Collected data
*** Begin section ***

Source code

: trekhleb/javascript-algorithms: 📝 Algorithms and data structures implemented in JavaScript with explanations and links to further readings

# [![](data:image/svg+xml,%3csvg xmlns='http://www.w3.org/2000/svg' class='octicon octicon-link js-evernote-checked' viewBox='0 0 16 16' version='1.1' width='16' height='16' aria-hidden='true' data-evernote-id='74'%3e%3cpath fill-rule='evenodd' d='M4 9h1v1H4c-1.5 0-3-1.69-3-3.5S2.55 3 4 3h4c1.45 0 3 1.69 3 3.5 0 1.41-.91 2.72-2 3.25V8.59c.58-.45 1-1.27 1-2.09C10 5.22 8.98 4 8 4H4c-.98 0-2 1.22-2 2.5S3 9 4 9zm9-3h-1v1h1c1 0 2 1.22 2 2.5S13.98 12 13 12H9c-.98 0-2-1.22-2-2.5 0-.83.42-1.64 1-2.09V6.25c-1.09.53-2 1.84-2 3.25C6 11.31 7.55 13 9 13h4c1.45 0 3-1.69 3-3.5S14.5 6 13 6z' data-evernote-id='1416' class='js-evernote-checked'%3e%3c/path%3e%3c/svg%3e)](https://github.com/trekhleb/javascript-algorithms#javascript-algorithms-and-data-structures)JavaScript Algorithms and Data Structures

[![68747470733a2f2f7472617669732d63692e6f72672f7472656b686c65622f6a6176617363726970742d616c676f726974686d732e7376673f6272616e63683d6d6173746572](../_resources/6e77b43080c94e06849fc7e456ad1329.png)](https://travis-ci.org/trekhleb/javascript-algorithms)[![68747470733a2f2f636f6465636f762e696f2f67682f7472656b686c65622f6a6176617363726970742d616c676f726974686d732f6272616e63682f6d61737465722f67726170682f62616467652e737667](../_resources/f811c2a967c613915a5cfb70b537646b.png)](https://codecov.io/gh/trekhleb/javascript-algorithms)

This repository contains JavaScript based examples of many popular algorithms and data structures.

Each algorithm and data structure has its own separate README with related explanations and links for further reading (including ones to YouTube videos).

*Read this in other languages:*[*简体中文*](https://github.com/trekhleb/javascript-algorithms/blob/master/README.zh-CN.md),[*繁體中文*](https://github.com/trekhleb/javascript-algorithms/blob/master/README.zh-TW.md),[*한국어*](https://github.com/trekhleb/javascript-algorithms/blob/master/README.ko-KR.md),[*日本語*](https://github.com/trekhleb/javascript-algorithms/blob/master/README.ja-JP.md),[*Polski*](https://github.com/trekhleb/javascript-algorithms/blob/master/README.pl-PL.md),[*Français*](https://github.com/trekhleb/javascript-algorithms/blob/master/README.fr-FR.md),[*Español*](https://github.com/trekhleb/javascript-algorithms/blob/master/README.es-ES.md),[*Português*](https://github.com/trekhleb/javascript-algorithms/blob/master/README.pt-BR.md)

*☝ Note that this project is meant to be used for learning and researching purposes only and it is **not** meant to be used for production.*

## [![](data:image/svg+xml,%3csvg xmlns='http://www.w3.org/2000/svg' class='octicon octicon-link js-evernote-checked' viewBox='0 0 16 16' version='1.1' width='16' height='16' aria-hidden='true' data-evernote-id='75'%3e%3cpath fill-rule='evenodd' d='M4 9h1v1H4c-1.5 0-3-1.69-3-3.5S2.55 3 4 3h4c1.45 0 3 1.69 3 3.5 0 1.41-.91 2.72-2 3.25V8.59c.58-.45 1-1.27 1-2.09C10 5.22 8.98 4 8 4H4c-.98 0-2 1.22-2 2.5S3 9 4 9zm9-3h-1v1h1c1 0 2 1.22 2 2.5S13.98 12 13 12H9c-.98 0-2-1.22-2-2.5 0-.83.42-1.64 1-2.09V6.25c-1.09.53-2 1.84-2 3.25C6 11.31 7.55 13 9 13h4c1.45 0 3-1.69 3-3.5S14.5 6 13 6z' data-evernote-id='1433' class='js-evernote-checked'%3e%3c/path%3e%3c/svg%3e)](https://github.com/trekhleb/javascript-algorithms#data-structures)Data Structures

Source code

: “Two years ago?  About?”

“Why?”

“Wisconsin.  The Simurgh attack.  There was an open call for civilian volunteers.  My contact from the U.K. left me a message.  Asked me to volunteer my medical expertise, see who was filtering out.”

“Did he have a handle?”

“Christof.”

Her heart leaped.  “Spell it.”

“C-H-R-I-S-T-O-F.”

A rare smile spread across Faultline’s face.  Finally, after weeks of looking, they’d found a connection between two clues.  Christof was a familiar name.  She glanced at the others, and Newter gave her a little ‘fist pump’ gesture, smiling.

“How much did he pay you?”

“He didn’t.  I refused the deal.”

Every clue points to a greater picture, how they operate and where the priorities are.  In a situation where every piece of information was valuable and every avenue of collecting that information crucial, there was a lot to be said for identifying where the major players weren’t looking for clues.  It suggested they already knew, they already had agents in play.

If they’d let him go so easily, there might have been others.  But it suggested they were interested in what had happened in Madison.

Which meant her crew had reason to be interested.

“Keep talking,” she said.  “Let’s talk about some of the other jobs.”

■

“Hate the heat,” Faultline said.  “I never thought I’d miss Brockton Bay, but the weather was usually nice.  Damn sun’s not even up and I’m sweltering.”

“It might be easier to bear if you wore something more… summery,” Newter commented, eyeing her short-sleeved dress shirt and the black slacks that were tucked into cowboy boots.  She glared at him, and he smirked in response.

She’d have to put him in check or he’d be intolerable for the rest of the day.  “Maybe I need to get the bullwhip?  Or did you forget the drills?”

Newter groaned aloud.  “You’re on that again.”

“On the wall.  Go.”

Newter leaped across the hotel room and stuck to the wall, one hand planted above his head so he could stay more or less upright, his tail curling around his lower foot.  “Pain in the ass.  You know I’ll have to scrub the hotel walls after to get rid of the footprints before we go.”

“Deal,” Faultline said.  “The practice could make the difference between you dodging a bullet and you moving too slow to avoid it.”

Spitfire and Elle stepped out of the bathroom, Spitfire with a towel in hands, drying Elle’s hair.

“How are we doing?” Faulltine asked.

*** End section ***

Your objective
Only lines containing "that" belong in the answer; copy every such line from the records.

Task response
*☝ Note that this project is meant to be used for learning and researching purposes only and it is **not** meant to be used for production.*
Every clue points to a greater picture, how they operate and where the priorities are.  In a situation where every piece of information was valuable and every avenue of collecting that information crucial, there was a lot to be said for identifying where the major players weren’t looking for clues.  It suggested they already knew, they already had agents in play.
“It might be easier to bear if you wore something more… summery,” Newter commented, eyeing her short-sleeved dress shirt and the black slacks that were tucked into cowboy boots.  She glared at him, and he smirked in response.
Newter groaned aloud.  “You’re on that again.”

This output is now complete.